• **YOUR GOAL**: Down to the last line, restate the listing below exactly.
━━━
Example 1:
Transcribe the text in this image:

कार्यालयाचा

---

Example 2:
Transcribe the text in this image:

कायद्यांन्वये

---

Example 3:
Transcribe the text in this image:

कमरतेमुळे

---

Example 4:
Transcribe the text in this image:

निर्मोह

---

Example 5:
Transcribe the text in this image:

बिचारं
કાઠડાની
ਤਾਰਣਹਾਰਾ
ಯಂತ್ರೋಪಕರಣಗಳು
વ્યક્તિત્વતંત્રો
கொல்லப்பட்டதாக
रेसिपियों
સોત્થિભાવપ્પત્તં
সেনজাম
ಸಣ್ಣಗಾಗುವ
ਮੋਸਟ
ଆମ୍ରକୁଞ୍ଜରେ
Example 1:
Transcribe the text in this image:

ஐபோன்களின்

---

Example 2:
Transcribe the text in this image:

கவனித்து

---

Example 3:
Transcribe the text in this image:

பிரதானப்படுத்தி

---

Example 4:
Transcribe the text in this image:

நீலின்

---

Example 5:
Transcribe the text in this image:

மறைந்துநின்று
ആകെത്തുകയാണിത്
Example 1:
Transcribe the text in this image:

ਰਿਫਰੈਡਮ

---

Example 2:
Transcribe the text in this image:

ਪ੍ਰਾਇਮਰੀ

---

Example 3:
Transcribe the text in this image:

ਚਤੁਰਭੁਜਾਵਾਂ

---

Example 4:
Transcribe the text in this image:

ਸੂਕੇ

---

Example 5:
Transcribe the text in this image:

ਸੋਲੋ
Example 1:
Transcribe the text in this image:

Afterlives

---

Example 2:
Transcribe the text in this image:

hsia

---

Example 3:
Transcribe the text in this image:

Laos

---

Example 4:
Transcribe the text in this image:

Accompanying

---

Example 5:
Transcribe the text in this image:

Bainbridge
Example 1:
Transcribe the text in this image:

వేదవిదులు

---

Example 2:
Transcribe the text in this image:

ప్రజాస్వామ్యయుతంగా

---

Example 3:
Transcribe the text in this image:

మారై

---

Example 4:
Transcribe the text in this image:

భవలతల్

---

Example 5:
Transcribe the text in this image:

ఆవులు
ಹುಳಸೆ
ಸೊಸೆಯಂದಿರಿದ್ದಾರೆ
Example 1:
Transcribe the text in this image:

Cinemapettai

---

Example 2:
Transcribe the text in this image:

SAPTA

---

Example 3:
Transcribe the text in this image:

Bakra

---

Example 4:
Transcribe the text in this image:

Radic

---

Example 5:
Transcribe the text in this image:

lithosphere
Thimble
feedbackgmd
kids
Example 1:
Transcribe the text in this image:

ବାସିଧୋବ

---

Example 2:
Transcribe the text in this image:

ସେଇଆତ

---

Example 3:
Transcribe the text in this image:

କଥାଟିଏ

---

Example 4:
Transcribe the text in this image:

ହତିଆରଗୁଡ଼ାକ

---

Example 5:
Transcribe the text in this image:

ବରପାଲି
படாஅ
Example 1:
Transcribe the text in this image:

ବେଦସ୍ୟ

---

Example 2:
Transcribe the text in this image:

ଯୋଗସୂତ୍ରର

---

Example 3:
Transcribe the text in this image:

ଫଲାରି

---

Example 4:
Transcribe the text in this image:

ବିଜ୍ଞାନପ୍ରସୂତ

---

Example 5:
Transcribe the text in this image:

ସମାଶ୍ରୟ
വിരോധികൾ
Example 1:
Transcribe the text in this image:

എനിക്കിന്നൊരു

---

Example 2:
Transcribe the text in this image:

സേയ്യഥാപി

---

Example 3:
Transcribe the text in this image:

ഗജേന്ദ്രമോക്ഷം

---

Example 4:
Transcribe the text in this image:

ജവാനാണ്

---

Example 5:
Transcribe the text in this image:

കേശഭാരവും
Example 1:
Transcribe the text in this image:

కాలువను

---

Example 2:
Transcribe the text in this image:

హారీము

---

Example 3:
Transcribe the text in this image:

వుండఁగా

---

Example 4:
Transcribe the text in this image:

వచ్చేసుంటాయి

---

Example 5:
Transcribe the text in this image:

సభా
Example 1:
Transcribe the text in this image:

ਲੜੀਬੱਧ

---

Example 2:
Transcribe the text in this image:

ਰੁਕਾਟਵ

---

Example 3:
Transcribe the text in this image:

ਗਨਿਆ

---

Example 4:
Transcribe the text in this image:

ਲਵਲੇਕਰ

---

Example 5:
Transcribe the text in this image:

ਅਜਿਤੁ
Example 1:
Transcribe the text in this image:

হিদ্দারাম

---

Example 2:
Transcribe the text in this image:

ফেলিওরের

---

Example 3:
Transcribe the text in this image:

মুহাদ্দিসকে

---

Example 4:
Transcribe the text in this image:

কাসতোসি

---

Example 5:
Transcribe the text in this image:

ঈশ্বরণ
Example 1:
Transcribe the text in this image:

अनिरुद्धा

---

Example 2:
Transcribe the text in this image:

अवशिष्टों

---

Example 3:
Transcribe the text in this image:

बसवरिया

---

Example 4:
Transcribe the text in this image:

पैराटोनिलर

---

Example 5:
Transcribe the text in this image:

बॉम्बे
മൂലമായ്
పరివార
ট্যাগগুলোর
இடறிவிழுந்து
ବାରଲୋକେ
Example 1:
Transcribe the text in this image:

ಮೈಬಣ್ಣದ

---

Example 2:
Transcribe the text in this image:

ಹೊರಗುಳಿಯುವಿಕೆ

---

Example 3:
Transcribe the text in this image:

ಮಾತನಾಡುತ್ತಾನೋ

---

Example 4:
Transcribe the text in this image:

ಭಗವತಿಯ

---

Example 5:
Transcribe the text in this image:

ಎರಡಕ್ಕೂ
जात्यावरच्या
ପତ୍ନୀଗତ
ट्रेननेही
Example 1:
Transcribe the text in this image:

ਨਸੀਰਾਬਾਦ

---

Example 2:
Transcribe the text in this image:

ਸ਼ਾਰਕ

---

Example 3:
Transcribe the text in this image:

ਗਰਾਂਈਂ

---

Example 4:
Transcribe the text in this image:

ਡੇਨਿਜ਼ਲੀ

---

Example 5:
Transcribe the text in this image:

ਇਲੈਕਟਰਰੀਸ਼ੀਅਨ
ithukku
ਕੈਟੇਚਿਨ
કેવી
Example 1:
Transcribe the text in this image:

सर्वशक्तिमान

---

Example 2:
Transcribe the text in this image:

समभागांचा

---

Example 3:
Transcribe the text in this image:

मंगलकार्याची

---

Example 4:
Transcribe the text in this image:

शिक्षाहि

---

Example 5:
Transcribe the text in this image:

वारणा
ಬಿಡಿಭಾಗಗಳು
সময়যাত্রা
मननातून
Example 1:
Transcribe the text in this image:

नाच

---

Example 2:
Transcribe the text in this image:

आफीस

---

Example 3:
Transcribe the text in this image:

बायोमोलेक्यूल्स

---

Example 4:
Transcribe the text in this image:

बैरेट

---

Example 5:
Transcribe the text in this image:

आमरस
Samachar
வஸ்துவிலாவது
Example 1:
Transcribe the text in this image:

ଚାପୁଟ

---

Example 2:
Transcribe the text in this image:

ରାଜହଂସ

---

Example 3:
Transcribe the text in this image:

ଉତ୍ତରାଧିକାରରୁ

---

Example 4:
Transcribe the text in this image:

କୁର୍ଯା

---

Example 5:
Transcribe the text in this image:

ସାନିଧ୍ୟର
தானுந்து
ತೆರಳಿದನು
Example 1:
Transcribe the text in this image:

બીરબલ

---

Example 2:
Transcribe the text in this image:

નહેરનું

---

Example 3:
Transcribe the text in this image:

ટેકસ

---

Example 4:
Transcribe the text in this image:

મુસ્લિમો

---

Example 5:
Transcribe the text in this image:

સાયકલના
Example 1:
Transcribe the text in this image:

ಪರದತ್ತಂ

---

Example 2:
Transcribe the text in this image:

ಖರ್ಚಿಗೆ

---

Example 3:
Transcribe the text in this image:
━━━
• **ANSWER TO THIS TASK**:
Example 1:
Transcribe the text in this image:

कार्यालयाचा

---

Example 2:
Transcribe the text in this image:

कायद्यांन्वये

---

Example 3:
Transcribe the text in this image:

कमरतेमुळे

---

Example 4:
Transcribe the text in this image:

निर्मोह

---

Example 5:
Transcribe the text in this image:

बिचारं
કાઠડાની
ਤਾਰਣਹਾਰਾ
ಯಂತ್ರೋಪಕರಣಗಳು
વ્યક્તિત્વતંત્રો
கொல்லப்பட்டதாக
रेसिपियों
સોત્થિભાવપ્પત્તં
সেনজাম
ಸಣ್ಣಗಾಗುವ
ਮੋਸਟ
ଆମ୍ରକୁଞ୍ଜରେ
Example 1:
Transcribe the text in this image:

ஐபோன்களின்

---

Example 2:
Transcribe the text in this image:

கவனித்து

---

Example 3:
Transcribe the text in this image:

பிரதானப்படுத்தி

---

Example 4:
Transcribe the text in this image:

நீலின்

---

Example 5:
Transcribe the text in this image:

மறைந்துநின்று
ആകെത്തുകയാണിത്
Example 1:
Transcribe the text in this image:

ਰਿਫਰੈਡਮ

---

Example 2:
Transcribe the text in this image:

ਪ੍ਰਾਇਮਰੀ

---

Example 3:
Transcribe the text in this image:

ਚਤੁਰਭੁਜਾਵਾਂ

---

Example 4:
Transcribe the text in this image:

ਸੂਕੇ

---

Example 5:
Transcribe the text in this image:

ਸੋਲੋ
Example 1:
Transcribe the text in this image:

Afterlives

---

Example 2:
Transcribe the text in this image:

hsia

---

Example 3:
Transcribe the text in this image:

Laos

---

Example 4:
Transcribe the text in this image:

Accompanying

---

Example 5:
Transcribe the text in this image:

Bainbridge
Example 1:
Transcribe the text in this image:

వేదవిదులు

---

Example 2:
Transcribe the text in this image:

ప్రజాస్వామ్యయుతంగా

---

Example 3:
Transcribe the text in this image:

మారై

---

Example 4:
Transcribe the text in this image:

భవలతల్

---

Example 5:
Transcribe the text in this image:

ఆవులు
ಹುಳಸೆ
ಸೊಸೆಯಂದಿರಿದ್ದಾರೆ
Example 1:
Transcribe the text in this image:

Cinemapettai

---

Example 2:
Transcribe the text in this image:

SAPTA

---

Example 3:
Transcribe the text in this image:

Bakra

---

Example 4:
Transcribe the text in this image:

Radic

---

Example 5:
Transcribe the text in this image:

lithosphere
Thimble
feedbackgmd
kids
Example 1:
Transcribe the text in this image:

ବାସିଧୋବ

---

Example 2:
Transcribe the text in this image:

ସେଇଆତ

---

Example 3:
Transcribe the text in this image:

କଥାଟିଏ

---

Example 4:
Transcribe the text in this image:

ହତିଆରଗୁଡ଼ାକ

---

Example 5:
Transcribe the text in this image:

ବରପାଲି
படாஅ
Example 1:
Transcribe the text in this image:

ବେଦସ୍ୟ

---

Example 2:
Transcribe the text in this image:

ଯୋଗସୂତ୍ରର

---

Example 3:
Transcribe the text in this image:

ଫଲାରି

---

Example 4:
Transcribe the text in this image:

ବିଜ୍ଞାନପ୍ରସୂତ

---

Example 5:
Transcribe the text in this image:

ସମାଶ୍ରୟ
വിരോധികൾ
Example 1:
Transcribe the text in this image:

എനിക്കിന്നൊരു

---

Example 2:
Transcribe the text in this image:

സേയ്യഥാപി

---

Example 3:
Transcribe the text in this image:

ഗജേന്ദ്രമോക്ഷം

---

Example 4:
Transcribe the text in this image:

ജവാനാണ്

---

Example 5:
Transcribe the text in this image:

കേശഭാരവും
Example 1:
Transcribe the text in this image:

కాలువను

---

Example 2:
Transcribe the text in this image:

హారీము

---

Example 3:
Transcribe the text in this image:

వుండఁగా

---

Example 4:
Transcribe the text in this image:

వచ్చేసుంటాయి

---

Example 5:
Transcribe the text in this image:

సభా
Example 1:
Transcribe the text in this image:

ਲੜੀਬੱਧ

---

Example 2:
Transcribe the text in this image:

ਰੁਕਾਟਵ

---

Example 3:
Transcribe the text in this image:

ਗਨਿਆ

---

Example 4:
Transcribe the text in this image:

ਲਵਲੇਕਰ

---

Example 5:
Transcribe the text in this image:

ਅਜਿਤੁ
Example 1:
Transcribe the text in this image:

হিদ্দারাম

---

Example 2:
Transcribe the text in this image:

ফেলিওরের

---

Example 3:
Transcribe the text in this image:

মুহাদ্দিসকে

---

Example 4:
Transcribe the text in this image:

কাসতোসি

---

Example 5:
Transcribe the text in this image:

ঈশ্বরণ
Example 1:
Transcribe the text in this image:

अनिरुद्धा

---

Example 2:
Transcribe the text in this image:

अवशिष्टों

---

Example 3:
Transcribe the text in this image:

बसवरिया

---

Example 4:
Transcribe the text in this image:

पैराटोनिलर

---

Example 5:
Transcribe the text in this image:

बॉम्बे
മൂലമായ്
పరివార
ট্যাগগুলোর
இடறிவிழுந்து
ବାରଲୋକେ
Example 1:
Transcribe the text in this image:

ಮೈಬಣ್ಣದ

---

Example 2:
Transcribe the text in this image:

ಹೊರಗುಳಿಯುವಿಕೆ

---

Example 3:
Transcribe the text in this image:

ಮಾತನಾಡುತ್ತಾನೋ

---

Example 4:
Transcribe the text in this image:

ಭಗವತಿಯ

---

Example 5:
Transcribe the text in this image:

ಎರಡಕ್ಕೂ
जात्यावरच्या
ପତ୍ନୀଗତ
ट्रेननेही
Example 1:
Transcribe the text in this image:

ਨਸੀਰਾਬਾਦ

---

Example 2:
Transcribe the text in this image:

ਸ਼ਾਰਕ

---

Example 3:
Transcribe the text in this image:

ਗਰਾਂਈਂ

---

Example 4:
Transcribe the text in this image:

ਡੇਨਿਜ਼ਲੀ

---

Example 5:
Transcribe the text in this image:

ਇਲੈਕਟਰਰੀਸ਼ੀਅਨ
ithukku
ਕੈਟੇਚਿਨ
કેવી
Example 1:
Transcribe the text in this image:

सर्वशक्तिमान

---

Example 2:
Transcribe the text in this image:

समभागांचा

---

Example 3:
Transcribe the text in this image:

मंगलकार्याची

---

Example 4:
Transcribe the text in this image:

शिक्षाहि

---

Example 5:
Transcribe the text in this image:

वारणा
ಬಿಡಿಭಾಗಗಳು
সময়যাত্রা
मननातून
Example 1:
Transcribe the text in this image:

नाच

---

Example 2:
Transcribe the text in this image:

आफीस

---

Example 3:
Transcribe the text in this image:

बायोमोलेक्यूल्स

---

Example 4:
Transcribe the text in this image:

बैरेट

---

Example 5:
Transcribe the text in this image:

आमरस
Samachar
வஸ்துவிலாவது
Example 1:
Transcribe the text in this image:

ଚାପୁଟ

---

Example 2:
Transcribe the text in this image:

ରାଜହଂସ

---

Example 3:
Transcribe the text in this image:

ଉତ୍ତରାଧିକାରରୁ

---

Example 4:
Transcribe the text in this image:

କୁର୍ଯା

---

Example 5:
Transcribe the text in this image:

ସାନିଧ୍ୟର
தானுந்து
ತೆರಳಿದನು
Example 1:
Transcribe the text in this image:

બીરબલ

---

Example 2:
Transcribe the text in this image:

નહેરનું

---

Example 3:
Transcribe the text in this image:

ટેકસ

---

Example 4:
Transcribe the text in this image:

મુસ્લિમો

---

Example 5:
Transcribe the text in this image:

સાયકલના
Example 1:
Transcribe the text in this image:

ಪರದತ್ತಂ

---

Example 2:
Transcribe the text in this image:

ಖರ್ಚಿಗೆ

---

Example 3:
Transcribe the text in this image:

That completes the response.